I'll end with a quote from when Pennington lost after losing to Nagin in 2002:

"Pennington professed to have information abut Nagin that ‘sickened him to the core’, without specifying its nature."
That Pennington quote was one of the two most memorable moments of the 2002 campaign for me. (The other was Pennington's "Fix these raggedy streets" TV ad.) It is essential to note that, at the time Pennington made that remark, he was loudly criticized by the local press as a grandstanding buffoon. The quote played so poorly with the media that Pennington decided the take the Al Gore route and just let the matter drop rather than continue to be painted as desperate or as a sore loser.

It's really remarkable. Here we had a respected and successful police chief hinting that he knew something about his opponent (and possibly his opponent's associates in law enforcement) which he found "sickening" and no one thought to take him even remotely seriously. Why is that?

Simply put, at the time, the T-P narrative held that their endorsed candidate Nagin was too much of a "reformer" who "understands business" to be possibly conceived of as connected to anything potentially corrupt or incompetent. The man ran the cable company for chrissakes. (According to the T-P this also meant the he and his "whiz kid" friends understood technology. Yes, James Gill actually used to unironically refer to Greg Meffert as a "whiz kid")

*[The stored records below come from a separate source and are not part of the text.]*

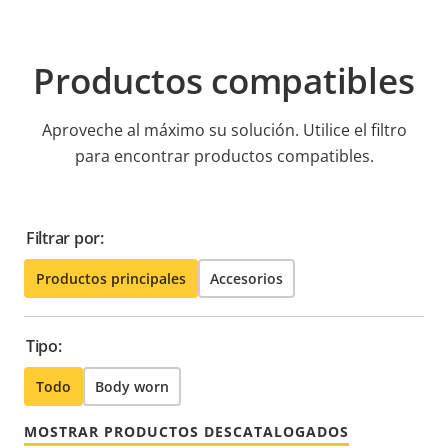
Productos compatibles
Aproveche al máximo su solución. Utilice el filtro
para encontrar productos compatibles.
Filtrar por:
Productos principales
Accesorios
Tipo:
Todo
Body worn
MOSTRAR PRODUCTOS DESCATALOGADOS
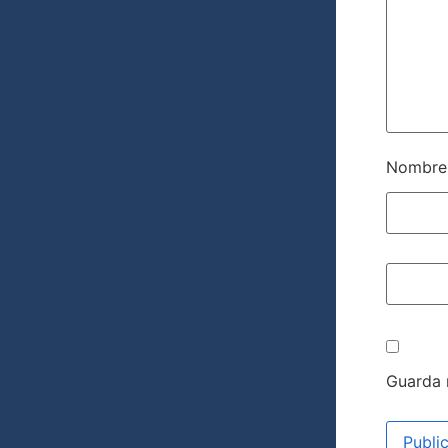
Nombr
Guarda 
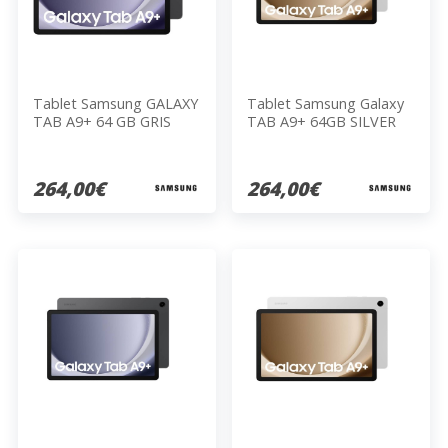
Tablet Samsung GALAXY
Tablet Samsung Galaxy
TAB A9+ 64 GB GRIS
TAB A9+ 64GB SILVER
264,00€
264,00€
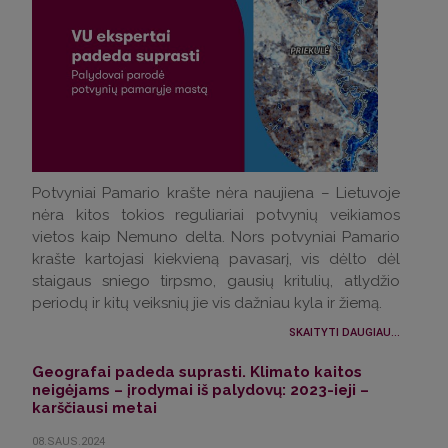
Potvyniai Pamario krašte nėra naujiena – Lietuvoje
nėra kitos tokios reguliariai potvynių veikiamos
vietos kaip Nemuno delta. Nors potvyniai Pamario
krašte kartojasi kiekvieną pavasarį, vis dėlto dėl
staigaus sniego tirpsmo, gausių kritulių, atlydžio
periodų ir kitų veiksnių jie vis dažniau kyla ir žiemą.
SKAITYTI DAUGIAU...
Geografai padeda suprasti. Klimato kaitos
neigėjams – įrodymai iš palydovų: 2023-ieji –
karščiausi metai
08.SAUS.2024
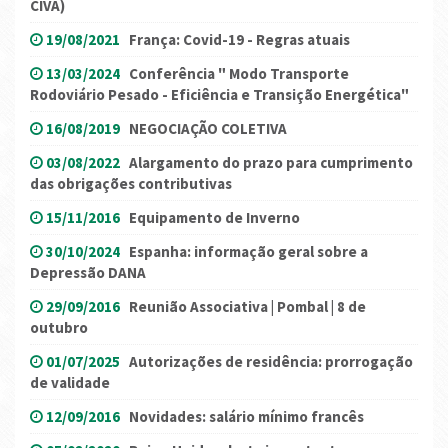
CIVA)
19/08/2021
França: Covid-19 - Regras atuais
13/03/2024
Conferência " Modo Transporte
Rodoviário Pesado - Eficiência e Transição Energética"
16/08/2019
NEGOCIAÇÃO COLETIVA
03/08/2022
Alargamento do prazo para cumprimento
das obrigações contributivas
15/11/2016
Equipamento de Inverno
30/10/2024
Espanha: informação geral sobre a
Depressão DANA
29/09/2016
Reunião Associativa | Pombal | 8 de
outubro
01/07/2025
Autorizações de residência: prorrogação
de validade
12/09/2016
Novidades: salário mínimo francês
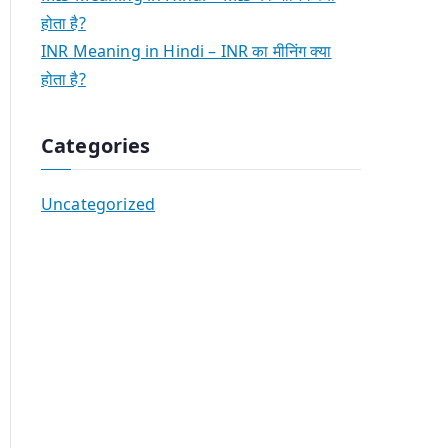
होता है?
INR Meaning in Hindi – INR का मीनिंग क्या
होता है?
Categories
Uncategorized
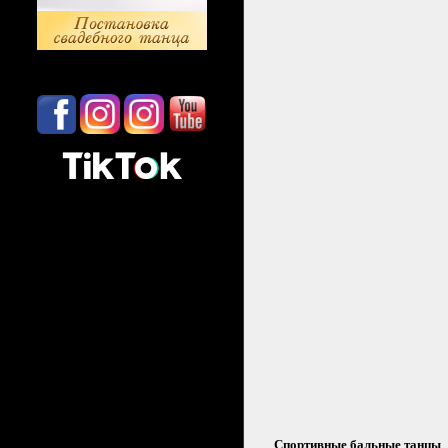
Спортивные бальные танцы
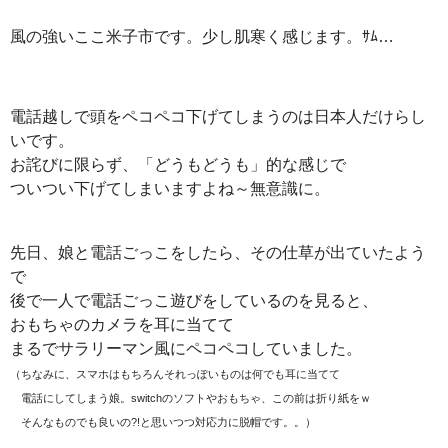
風の強いここ米子市です。少し肌寒く感じます。ｻﾑ…
電話越しで頭をペコペコ下げてしまうのは日本人だけらし
いです。
お詫びに限らず、「どうもどうも」的な感じで
ついつい下げてしまいますよね～無意識に。
先日、娘と電話ごっこをしたら、その仕草が出ていたよう
で
後で一人で電話ごっこ遊びをしているのを見ると、
おもちゃのカメラを耳に当てて
まるでサラリーマン風にペコペコしていました。
（ちなみに、スマホはもちろんそれっぽいものは何でも耳に当てて
電話にしてしまう娘。switchのソフトやおもちゃ、この前は折り紙をｗ
そんなものでも良いの?!と思いつつ対応力に脱帽です。。）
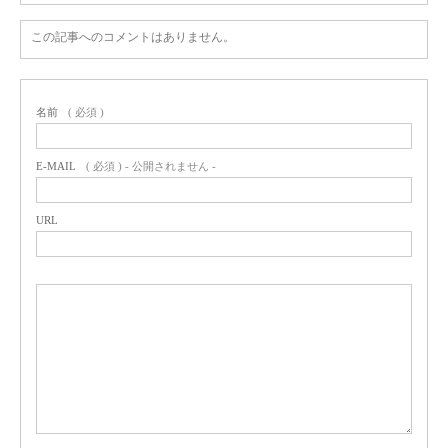
この記事へのコメントはありません。
名前
( 必須 )
E-MAIL
( 必須 ) - 公開されません -
URL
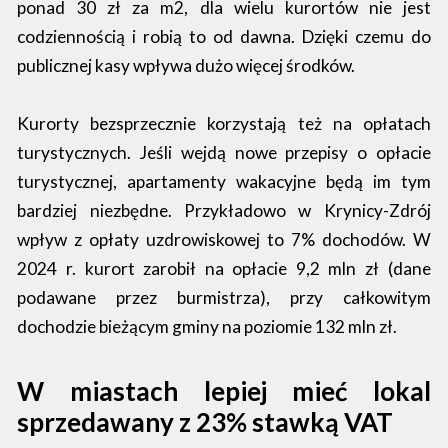
ponad 30 zł za m2, dla wielu kurortów nie jest
codziennością i robią to od dawna. Dzięki czemu do
publicznej kasy wpływa dużo więcej środków.
Kurorty bezsprzecznie korzystają też na opłatach
turystycznych. Jeśli wejdą nowe przepisy o opłacie
turystycznej, apartamenty wakacyjne będą im tym
bardziej niezbędne. Przykładowo w Krynicy-Zdrój
wpływ z opłaty uzdrowiskowej to 7% dochodów. W
2024 r. kurort zarobił na opłacie 9,2 mln zł (dane
podawane przez burmistrza), przy całkowitym
dochodzie bieżącym gminy na poziomie 132 mln zł.
W miastach lepiej mieć lokal
sprzedawany z 23% stawką VAT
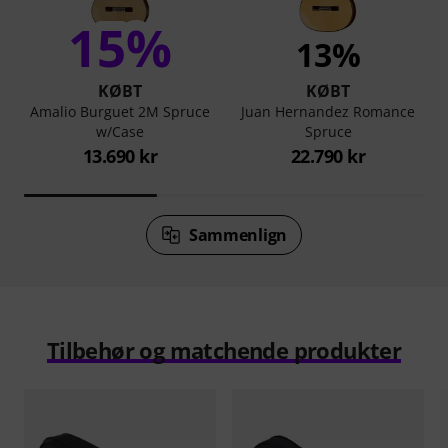
15%
13%
KØBT
KØBT
Amalio Burguet 2M Spruce
Juan Hernandez Romance
w/Case
Spruce
13.690 kr
22.790 kr
Sammenlign
Tilbehør og matchende produkter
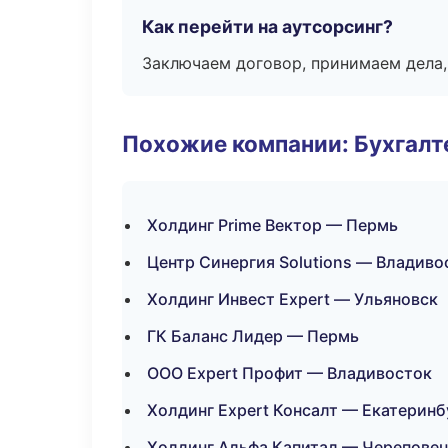
Как перейти на аутсорсинг?
Заключаем договор, принимаем дела,
Похожие компании: Бухгалт
Холдинг Prime Вектор — Пермь
Центр Синергия Solutions — Владиво
Холдинг Инвест Expert — Ульяновск
ГК Баланс Лидер — Пермь
ООО Expert Профит — Владивосток
Холдинг Expert Консалт — Екатеринб
Холдинг Альфа Капитал — Черепове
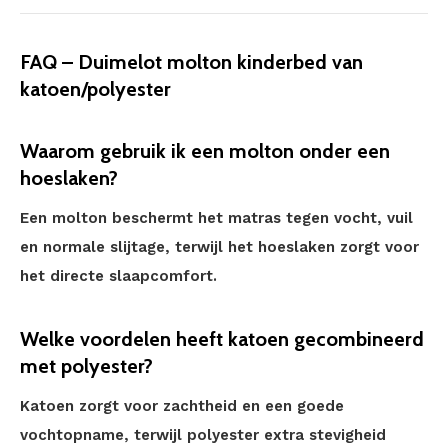
FAQ – Duimelot molton kinderbed van
katoen/polyester
Waarom gebruik ik een molton onder een
hoeslaken?
Een molton beschermt het matras tegen vocht, vuil
en normale slijtage, terwijl het hoeslaken zorgt voor
het directe slaapcomfort.
Welke voordelen heeft katoen gecombineerd
met polyester?
Katoen zorgt voor zachtheid en een goede
vochtopname, terwijl polyester extra stevigheid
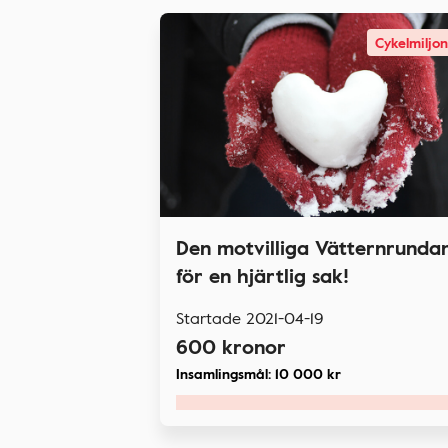
Cykelmiljo
Den motvilliga Vätternrunda
för en hjärtlig sak!
Startade
2021-04-19
600
kronor
Insamlingsmål:
10 000
kr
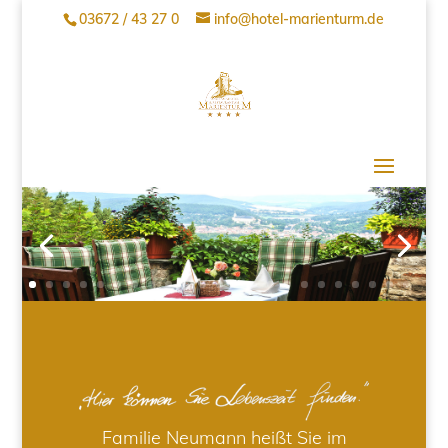
03672 / 43 27 0
info@hotel-marienturm.de
Familie Neumann heißt Sie im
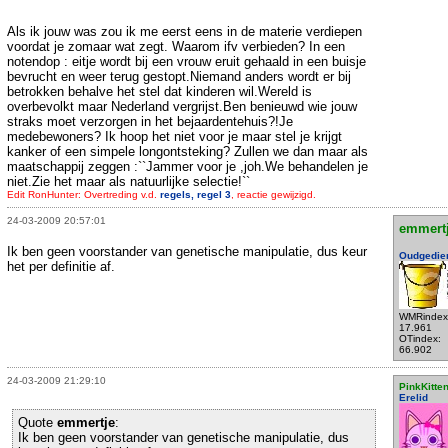
Als ik jouw was zou ik me eerst eens in de materie verdiepen
voordat je zomaar wat zegt. Waarom ifv verbieden? In een
notendop : eitje wordt bij een vrouw eruit gehaald in een buisje
bevrucht en weer terug gestopt.Niemand anders wordt er bij
betrokken behalve het stel dat kinderen wil.Wereld is
overbevolkt maar Nederland vergrijst.Ben benieuwd wie jouw
straks moet verzorgen in het bejaardentehuis?!Je
medebewoners? Ik hoop het niet voor je maar stel je krijgt
kanker of een simpele longontsteking? Zullen we dan maar als
maatschappij zeggen :``Jammer voor je ,joh.We behandelen je
niet.Zie het maar als natuurlijke selectie!``
Edit RonHunter: Overtreding v.d.
regels, regel 3
, reactie gewijzigd.
24-03-2009 20:57:01
emmert
Ik ben geen voorstander van genetische manipulatie, dus keur
Oudgedie
het per definitie af.
WMRindex
17.961
OTindex:
66.902
24-03-2009 21:29:10
PinkKitte
Erelid
Quote
emmertje
:
Ik ben geen voorstander van genetische manipulatie, dus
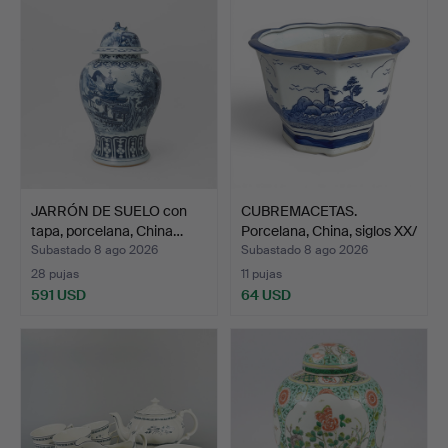
JARRÓN DE SUELO con
CUBREMACETAS.
tapa, porcelana, China…
Porcelana, China, siglos XX/
…
Subastado 8 ago 2026
Subastado 8 ago 2026
28 pujas
11 pujas
591 USD
64 USD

Major media outlets in New Orleans associated Pennington's candidacy with their perpetual archnemesis, outgoing mayor Marc Morial.* They were far too gleeful about Slaying the Dragon and replacing Morial with a "businessman" to do any serious critical thinking about what Pennington's dark statement might have meant.

So when I read here that Nagin characterizes the T-P as "The worst" or WWLTV as "Has changed" I'm not technically inclined to disagree with those statements. But I still think he should acknowledge that his political career still owes both of those organizations a continual debt of gratitude.


*The degree to which this perception was accurate is highly disputable. Pennington served as Police Chief during Morial's administration but, as others have repeatedly pointed out, the continuity between the Morial and Nagin administrations is far more substantial than this superficial media narrative suggested.